Giant amphibians that grew to more than a meter and a half in length, metoposaurs were “some of the top carnivores at the time,” Parker said, and the great diversity and density of life in the primordial pond is probably what drew them there.

“These things are just pooping like crazy, generations of these animals living and dying in this pond.

The result of all that activity was a fossil bed that Parker described as “extremely rich.”

“In some places it’s literally four inches thick of coprolites and bones. There’s a fossil every inch.” [Explore another recently discovered fossil bone bed: “Dozens of Animals Discovered in Huge Wyoming Fossil Deposit“]

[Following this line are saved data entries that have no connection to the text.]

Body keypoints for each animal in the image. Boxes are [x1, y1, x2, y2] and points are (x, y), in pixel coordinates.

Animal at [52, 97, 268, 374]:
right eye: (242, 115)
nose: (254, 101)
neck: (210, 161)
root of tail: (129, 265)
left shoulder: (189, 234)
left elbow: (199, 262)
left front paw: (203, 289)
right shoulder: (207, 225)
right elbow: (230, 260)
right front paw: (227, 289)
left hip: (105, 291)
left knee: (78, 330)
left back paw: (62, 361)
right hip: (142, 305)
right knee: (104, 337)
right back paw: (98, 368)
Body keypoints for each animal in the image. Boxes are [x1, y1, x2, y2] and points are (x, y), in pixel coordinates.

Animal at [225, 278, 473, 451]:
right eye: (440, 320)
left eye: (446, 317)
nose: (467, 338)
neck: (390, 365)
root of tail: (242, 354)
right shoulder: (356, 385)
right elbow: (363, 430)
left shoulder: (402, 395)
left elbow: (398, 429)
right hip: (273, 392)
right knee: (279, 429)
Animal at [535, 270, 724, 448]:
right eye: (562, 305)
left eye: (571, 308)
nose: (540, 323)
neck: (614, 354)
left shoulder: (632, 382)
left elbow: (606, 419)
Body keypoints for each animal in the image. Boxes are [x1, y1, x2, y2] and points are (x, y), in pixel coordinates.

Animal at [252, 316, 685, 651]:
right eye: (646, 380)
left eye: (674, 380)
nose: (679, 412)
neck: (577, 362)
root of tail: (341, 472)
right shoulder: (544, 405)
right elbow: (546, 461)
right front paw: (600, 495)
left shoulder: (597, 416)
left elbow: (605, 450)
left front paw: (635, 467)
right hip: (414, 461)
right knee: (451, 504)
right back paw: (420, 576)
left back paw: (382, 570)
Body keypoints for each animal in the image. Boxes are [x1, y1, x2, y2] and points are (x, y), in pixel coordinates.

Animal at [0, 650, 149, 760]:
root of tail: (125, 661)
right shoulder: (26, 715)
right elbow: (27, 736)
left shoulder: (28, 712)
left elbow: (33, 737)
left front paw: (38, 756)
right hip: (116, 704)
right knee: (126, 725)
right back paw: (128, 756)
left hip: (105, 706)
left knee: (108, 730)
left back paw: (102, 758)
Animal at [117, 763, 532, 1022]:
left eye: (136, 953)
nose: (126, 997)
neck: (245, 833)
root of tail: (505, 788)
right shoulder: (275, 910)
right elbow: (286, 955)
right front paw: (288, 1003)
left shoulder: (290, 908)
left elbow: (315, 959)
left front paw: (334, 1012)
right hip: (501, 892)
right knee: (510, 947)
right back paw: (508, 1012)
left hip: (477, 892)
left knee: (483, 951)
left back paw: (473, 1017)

And, Parker noted, this unusual biological bounty was only preserved because, by a geochemical fluke, the bottom of the pond was totally lacking in oxygen.

Doswellia archosaur
A predecessor of both crocodiles and dinosaurs, the archosaur Doswellia kaltenbachi had only been discovered once before, more than 30 years ago in the Eastern U.S. (Nobu Tamura)

Oxygen allows organic matter, like feces, to decompose, and it also makes iron rust.

But without oxygen, coprolites can form — and iron in the soil can bond with other elements, like sulfur, to make the mineral pyrite, also known as fools’ gold, which the scientists found in abundance under the pond bottom.

So although it may have been a bit raw back in Triassic times, this fecund environment has left plenty of evidence to help give scientists a clearer sense of what life was like in this corner of the ancient West.

“What we’re hoping is that it will give us a nice little snapshot of what this pond environment looked like 220 million years ago,” Parker said.

But that will take a lot more work. During his team’s three weeks in the field this summer, Parker noted, they only managed to investigate “a couple of feet” of the park’s new land.

“We’ll be working this site for — who knows? — could be decades.”